Pour incarner cette entente, il avait misé sur un texte (qu’il savait) imparfait, mais qui était et de loin le moins mauvais des ciments nationaux : l’accord de Taëf. Sauf que le premier président de la République de l’après-Taëf ne se limitait pas à la simple et seule lettre de la nouvelle Constitution : son credo, son espérance (la démocratie, les libertés, l’État de droit et des institutions, l’indépendance, la souveraineté…) étaient déjà ceux que scanderont, un certain 14/03/05, des centaines et des centaines de milliers de ses compatriotes, place des Martyrs. La preuve par neuf : « Nous allons commencer à marcher vers l’indépendance, armés de notre unité, attachés à notre régime démocratique et aux libertés ; nous allons le faire d’une façon civilisée, parce que tel est le cachet de ce peuple, son message, son destin et son pari. Nous allons transmettre le message et gagner le pari. Pour le Liban… » Seize ans plus tôt, René Moawad sacralisait les spécificités du Liban et assénait un niet catégorique à tous ceux, voisins ou pas, que démangeait le fantasme d’un cancéreux clonage : « La nouvelle République sera celle des institutions ; je veillerai à redynamiser chacune d’entre elles, à ce qu’elles remplissent leurs missions, exercent leurs prérogatives, en harmonie et dans le partage des responsabilités. »

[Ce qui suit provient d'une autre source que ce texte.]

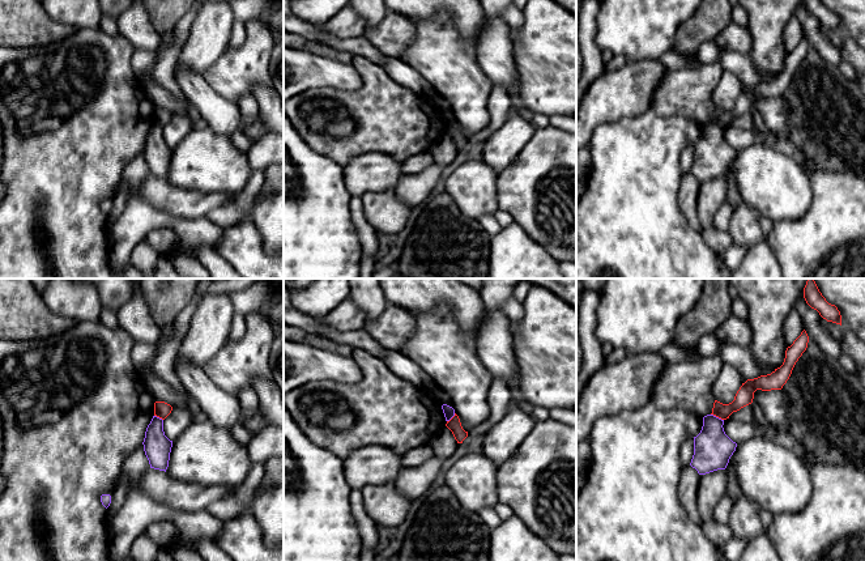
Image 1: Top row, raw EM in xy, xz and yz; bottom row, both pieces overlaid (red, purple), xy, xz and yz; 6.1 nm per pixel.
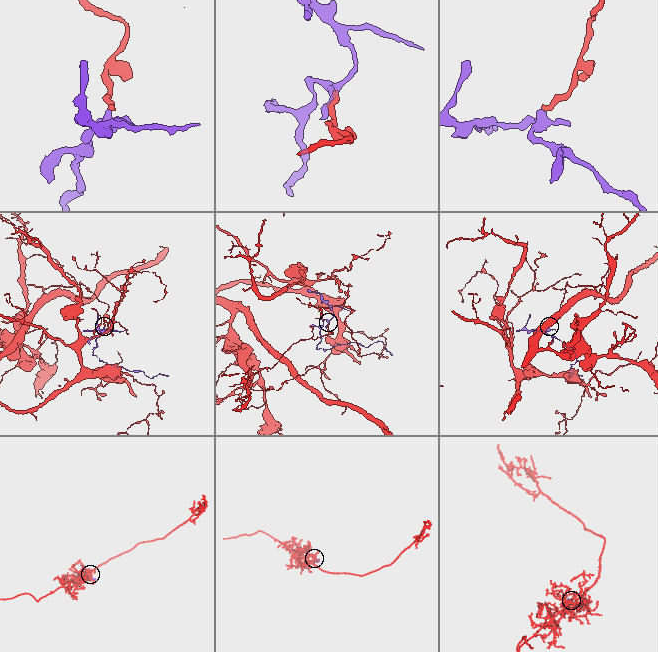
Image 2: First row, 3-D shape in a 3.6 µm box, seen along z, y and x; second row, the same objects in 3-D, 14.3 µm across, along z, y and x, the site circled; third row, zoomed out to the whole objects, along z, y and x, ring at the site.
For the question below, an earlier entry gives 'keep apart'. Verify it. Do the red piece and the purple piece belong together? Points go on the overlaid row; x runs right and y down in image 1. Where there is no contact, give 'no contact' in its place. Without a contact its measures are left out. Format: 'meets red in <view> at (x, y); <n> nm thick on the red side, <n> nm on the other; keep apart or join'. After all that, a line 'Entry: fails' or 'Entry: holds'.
meets red in yz at (718, 416); 110 nm thick on the red side, 240 nm on the other; keep apart
Entry: holds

Le président martyr, hyperintuitif sans le savoir, ne s’était pas arrêté en si bon chemin, déterminé qu’il était à prouver que l’on pouvait être démocrate, libéral, respectueux de la loi et du droit, tout en accordant à l’armée nationale toute l’importance (et tout l’amour) du monde : « Le Liban est une République démocratique, basée sur les droits de l’homme et le respect des libertés, à commencer par la liberté d’expression et de pensée ; nous y sommes particulièrement attachés, loin de toute oppression, contrainte ou pressions. Et soyez sûrs que je continuerai à renforcer l’armée, aux côtés des FSI et de la Sûreté générale afin qu’elles participent efficacement à défendre ce système », avait-il dit le 16 novembre devant une délégation de la direction de l’armée. Et si Émile Lahoud avait été présent en ce jour, nul doute qu’il devait souffrir d’une surdité aussi totale que momentanée.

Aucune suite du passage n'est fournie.